Problem statement:
All lines in the records below from the line with "focal_35mm: 69" through the line with "exposure_s: 1/80" are to be given again exactly, both ends included; the pictures are to be left out.

Data supplied:
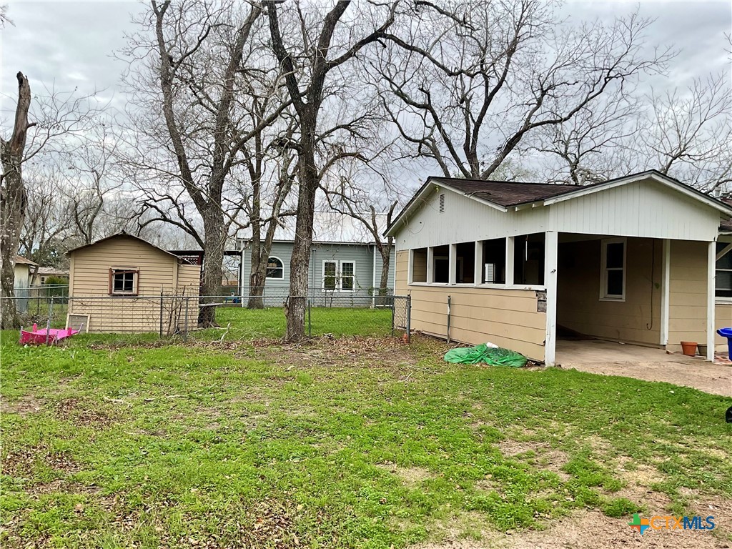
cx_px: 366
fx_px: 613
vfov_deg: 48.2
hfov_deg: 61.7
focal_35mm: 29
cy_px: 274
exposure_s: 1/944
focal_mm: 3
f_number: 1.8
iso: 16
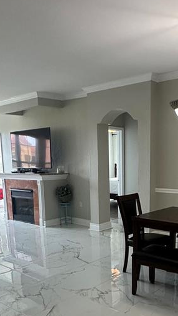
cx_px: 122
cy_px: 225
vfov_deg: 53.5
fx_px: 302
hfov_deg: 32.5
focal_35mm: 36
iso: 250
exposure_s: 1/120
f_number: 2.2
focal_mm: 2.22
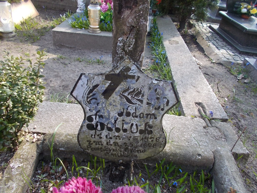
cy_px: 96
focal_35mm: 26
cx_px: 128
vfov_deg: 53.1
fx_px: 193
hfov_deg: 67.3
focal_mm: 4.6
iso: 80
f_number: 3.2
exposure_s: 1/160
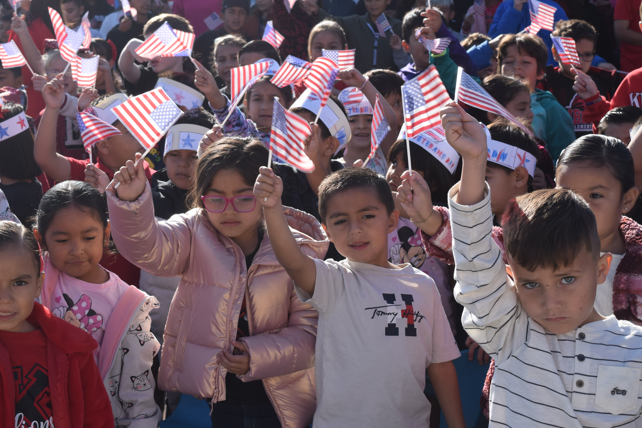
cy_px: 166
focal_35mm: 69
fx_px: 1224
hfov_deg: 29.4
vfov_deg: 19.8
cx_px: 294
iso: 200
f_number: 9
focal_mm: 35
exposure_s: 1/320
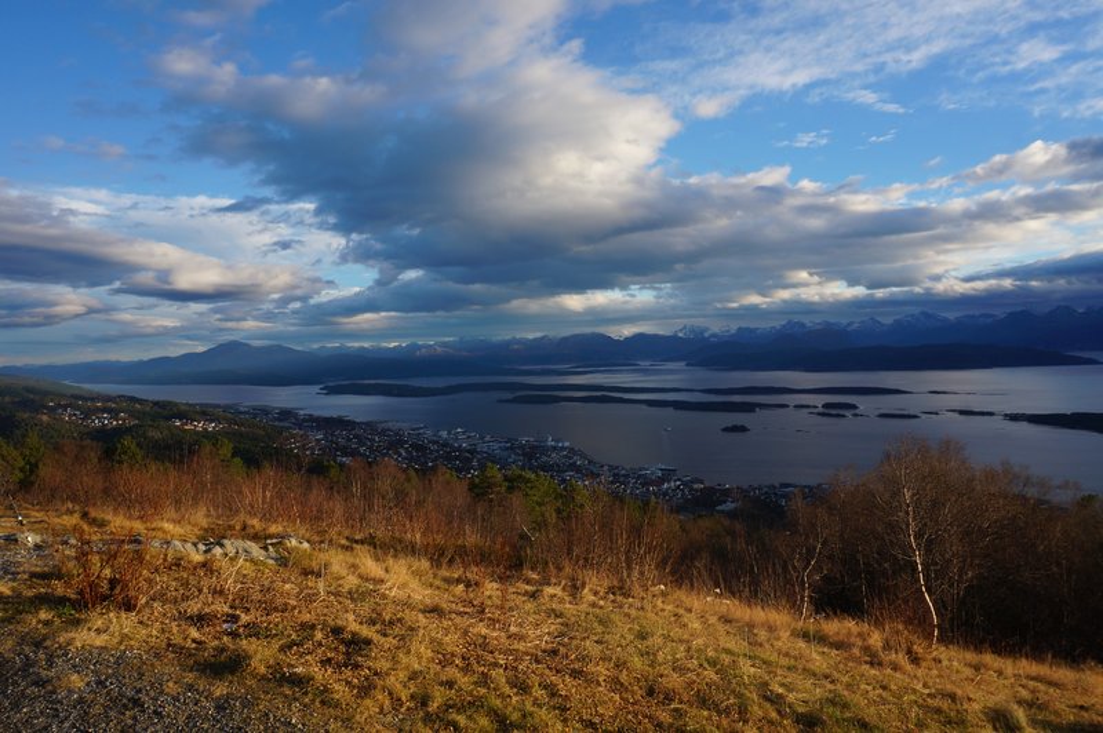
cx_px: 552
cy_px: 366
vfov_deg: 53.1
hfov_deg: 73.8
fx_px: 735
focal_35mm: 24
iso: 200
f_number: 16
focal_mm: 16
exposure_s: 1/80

...

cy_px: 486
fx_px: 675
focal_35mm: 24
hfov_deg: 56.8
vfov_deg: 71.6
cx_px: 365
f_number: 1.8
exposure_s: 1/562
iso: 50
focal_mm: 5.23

The completed task:
focal_35mm: 69
fx_px: 1224
hfov_deg: 29.4
vfov_deg: 19.8
cx_px: 294
iso: 200
f_number: 9
focal_mm: 35
exposure_s: 1/320
cx_px: 552
cy_px: 366
vfov_deg: 53.1
hfov_deg: 73.8
fx_px: 735
focal_35mm: 24
iso: 200
f_number: 16
focal_mm: 16
exposure_s: 1/80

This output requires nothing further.